Leave the images out. Give every line below again, precisely.

(Saved entries)
==========

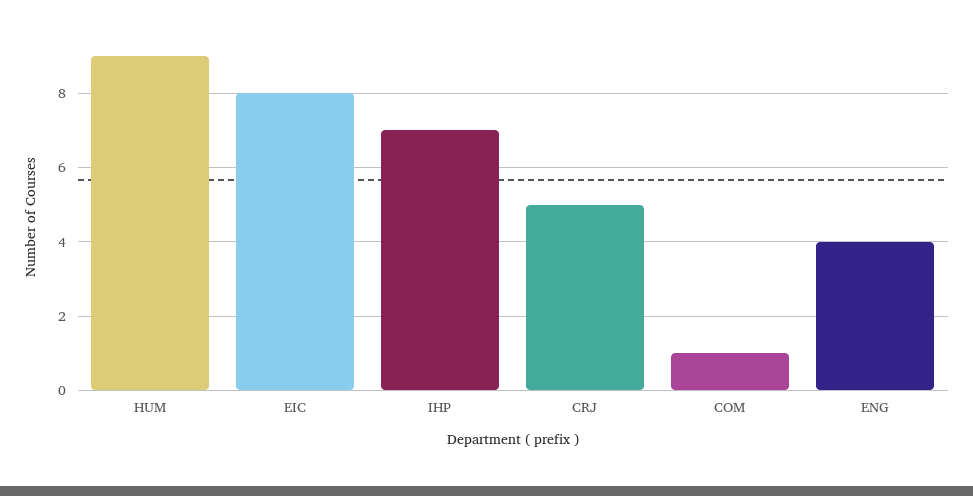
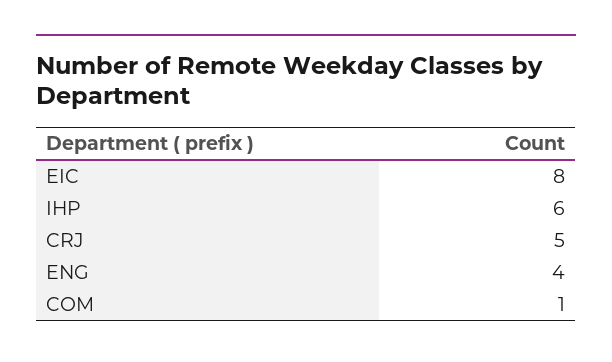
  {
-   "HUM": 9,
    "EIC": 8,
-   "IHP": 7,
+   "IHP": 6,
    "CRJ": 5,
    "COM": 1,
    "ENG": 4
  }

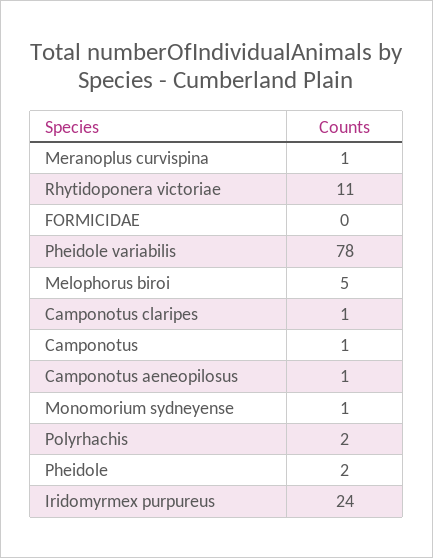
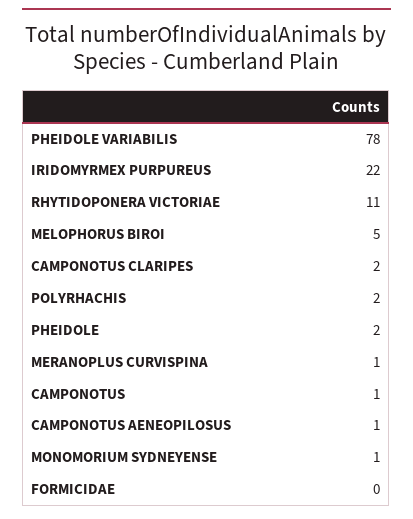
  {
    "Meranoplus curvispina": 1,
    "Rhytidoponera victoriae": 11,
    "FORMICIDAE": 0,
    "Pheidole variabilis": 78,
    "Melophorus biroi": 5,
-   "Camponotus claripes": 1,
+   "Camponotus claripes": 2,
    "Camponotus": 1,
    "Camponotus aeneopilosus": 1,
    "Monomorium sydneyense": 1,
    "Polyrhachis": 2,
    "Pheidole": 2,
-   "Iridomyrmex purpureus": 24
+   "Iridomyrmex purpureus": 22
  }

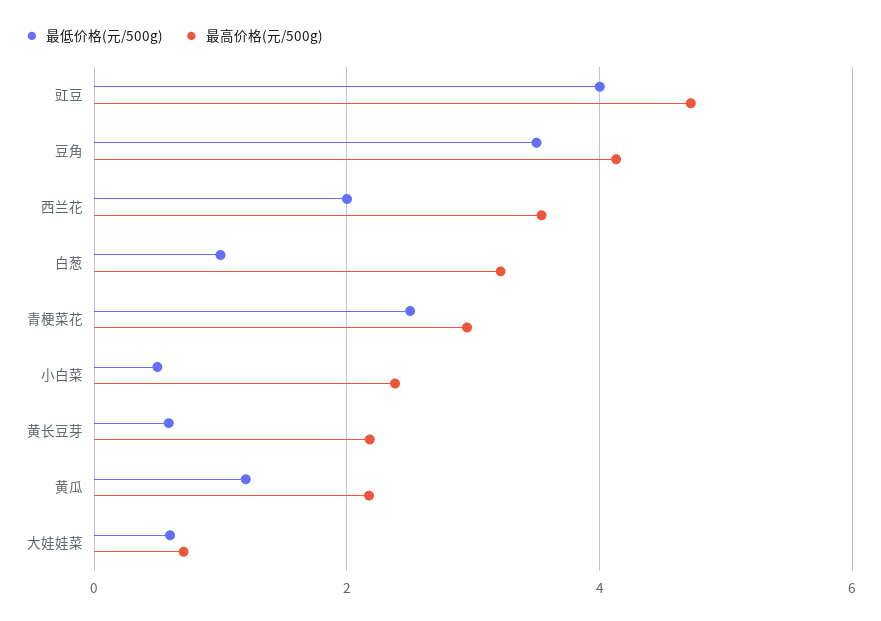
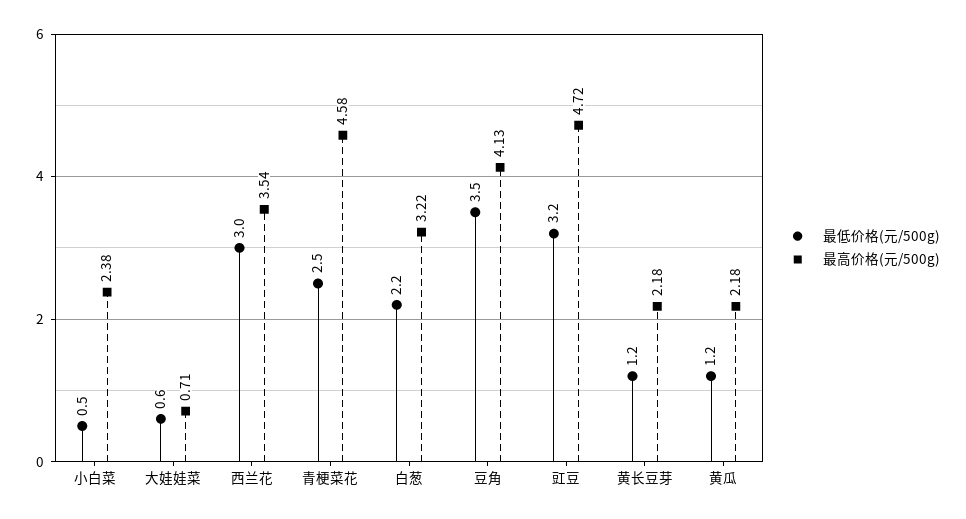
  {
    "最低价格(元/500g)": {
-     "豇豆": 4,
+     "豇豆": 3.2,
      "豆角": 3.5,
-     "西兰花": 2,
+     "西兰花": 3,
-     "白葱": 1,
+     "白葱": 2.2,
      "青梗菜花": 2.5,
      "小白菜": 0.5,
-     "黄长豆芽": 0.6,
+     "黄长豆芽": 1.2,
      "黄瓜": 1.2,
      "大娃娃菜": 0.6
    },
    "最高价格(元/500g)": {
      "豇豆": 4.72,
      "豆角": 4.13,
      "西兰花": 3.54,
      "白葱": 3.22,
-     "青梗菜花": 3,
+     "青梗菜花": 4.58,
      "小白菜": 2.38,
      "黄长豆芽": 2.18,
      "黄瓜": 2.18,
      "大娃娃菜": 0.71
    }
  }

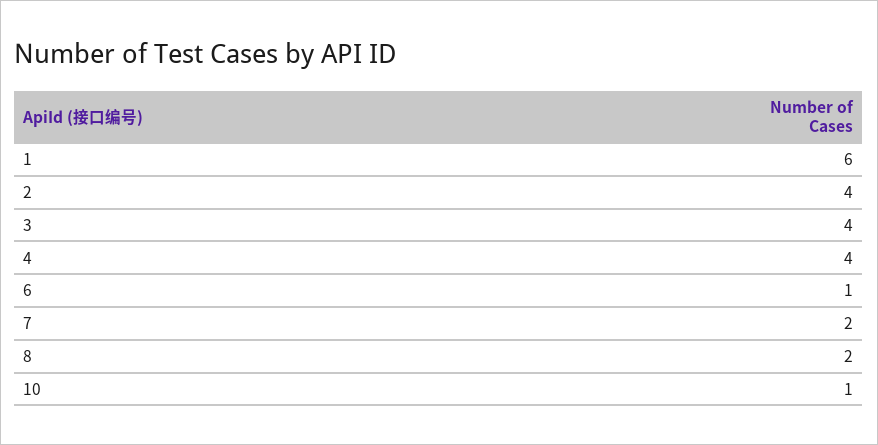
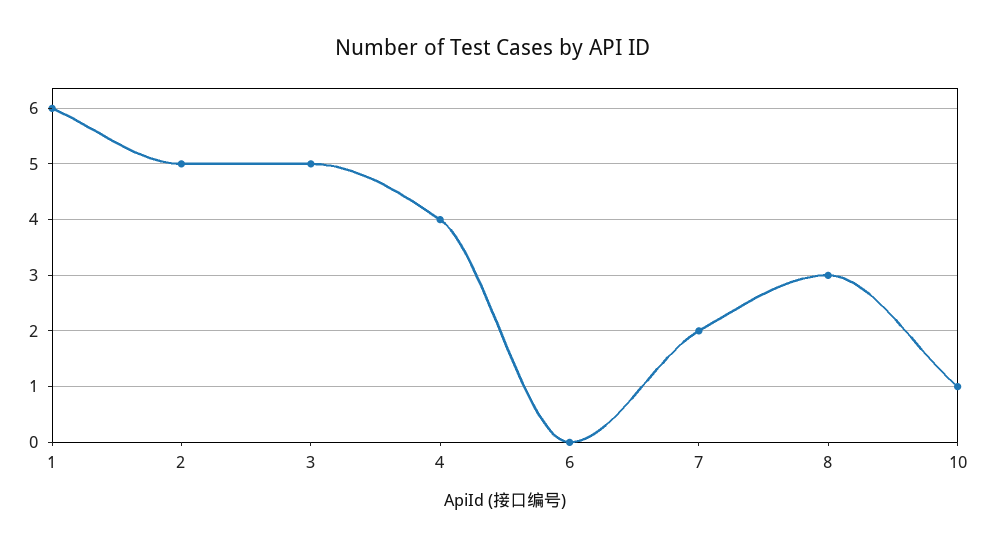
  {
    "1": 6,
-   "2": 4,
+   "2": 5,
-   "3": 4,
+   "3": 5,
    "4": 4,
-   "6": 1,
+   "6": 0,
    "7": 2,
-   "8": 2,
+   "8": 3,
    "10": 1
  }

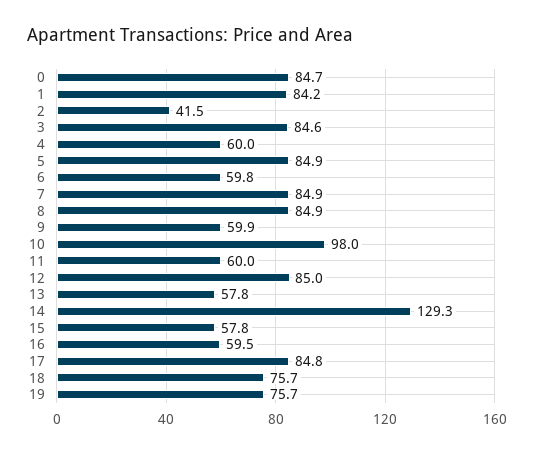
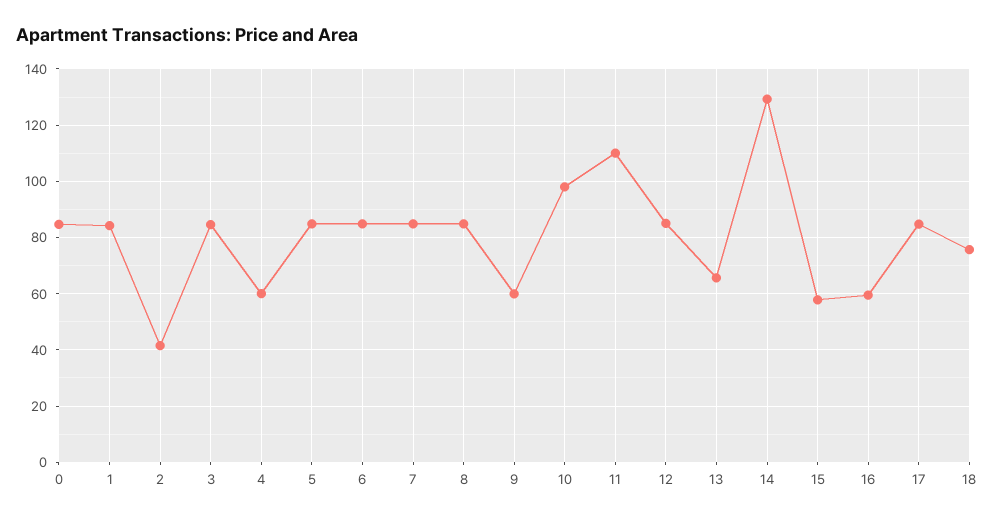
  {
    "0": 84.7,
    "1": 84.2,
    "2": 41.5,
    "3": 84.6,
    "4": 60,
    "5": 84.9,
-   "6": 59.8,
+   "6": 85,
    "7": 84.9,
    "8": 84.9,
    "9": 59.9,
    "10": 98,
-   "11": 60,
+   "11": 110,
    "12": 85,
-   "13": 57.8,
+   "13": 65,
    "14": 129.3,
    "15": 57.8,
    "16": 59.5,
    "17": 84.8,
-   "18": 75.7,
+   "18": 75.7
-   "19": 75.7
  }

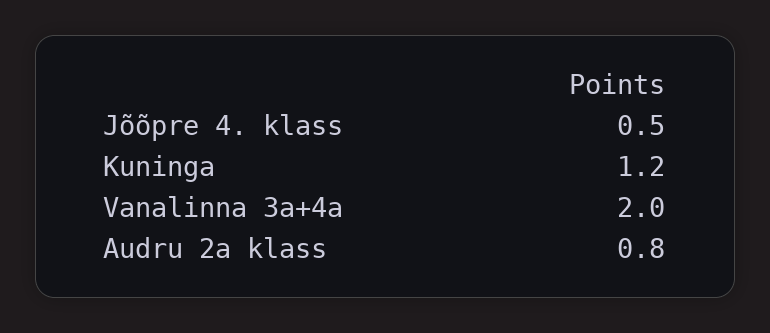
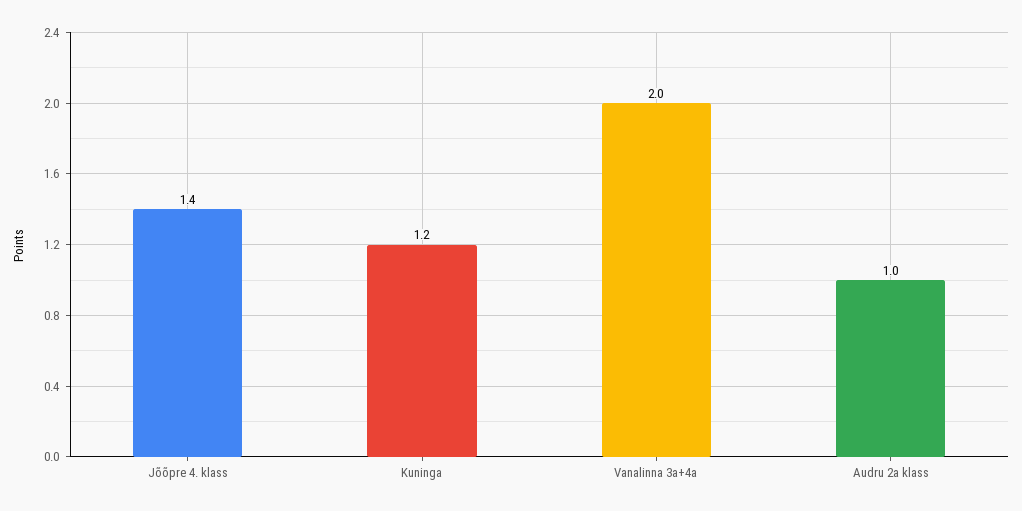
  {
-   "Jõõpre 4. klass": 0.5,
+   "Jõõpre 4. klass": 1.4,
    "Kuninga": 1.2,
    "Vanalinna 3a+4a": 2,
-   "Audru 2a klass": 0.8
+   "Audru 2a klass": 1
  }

==========

**Exercise answer**
  {
-   "HUM": 9,
    "EIC": 8,
-   "IHP": 7,
+   "IHP": 6,
    "CRJ": 5,
    "COM": 1,
    "ENG": 4
  }

  {
    "Meranoplus curvispina": 1,
    "Rhytidoponera victoriae": 11,
    "FORMICIDAE": 0,
    "Pheidole variabilis": 78,
    "Melophorus biroi": 5,
-   "Camponotus claripes": 1,
+   "Camponotus claripes": 2,
    "Camponotus": 1,
    "Camponotus aeneopilosus": 1,
    "Monomorium sydneyense": 1,
    "Polyrhachis": 2,
    "Pheidole": 2,
-   "Iridomyrmex purpureus": 24
+   "Iridomyrmex purpureus": 22
  }

  {
    "最低价格(元/500g)": {
-     "豇豆": 4,
+     "豇豆": 3.2,
      "豆角": 3.5,
-     "西兰花": 2,
+     "西兰花": 3,
-     "白葱": 1,
+     "白葱": 2.2,
      "青梗菜花": 2.5,
      "小白菜": 0.5,
-     "黄长豆芽": 0.6,
+     "黄长豆芽": 1.2,
      "黄瓜": 1.2,
      "大娃娃菜": 0.6
    },
    "最高价格(元/500g)": {
      "豇豆": 4.72,
      "豆角": 4.13,
      "西兰花": 3.54,
      "白葱": 3.22,
-     "青梗菜花": 3,
+     "青梗菜花": 4.58,
      "小白菜": 2.38,
      "黄长豆芽": 2.18,
      "黄瓜": 2.18,
      "大娃娃菜": 0.71
    }
  }

  {
    "1": 6,
-   "2": 4,
+   "2": 5,
-   "3": 4,
+   "3": 5,
    "4": 4,
-   "6": 1,
+   "6": 0,
    "7": 2,
-   "8": 2,
+   "8": 3,
    "10": 1
  }

  {
    "0": 84.7,
    "1": 84.2,
    "2": 41.5,
    "3": 84.6,
    "4": 60,
    "5": 84.9,
-   "6": 59.8,
+   "6": 85,
    "7": 84.9,
    "8": 84.9,
    "9": 59.9,
    "10": 98,
-   "11": 60,
+   "11": 110,
    "12": 85,
-   "13": 57.8,
+   "13": 65,
    "14": 129.3,
    "15": 57.8,
    "16": 59.5,
    "17": 84.8,
-   "18": 75.7,
+   "18": 75.7
-   "19": 75.7
  }

  {
-   "Jõõpre 4. klass": 0.5,
+   "Jõõpre 4. klass": 1.4,
    "Kuninga": 1.2,
    "Vanalinna 3a+4a": 2,
-   "Audru 2a klass": 0.8
+   "Audru 2a klass": 1
  }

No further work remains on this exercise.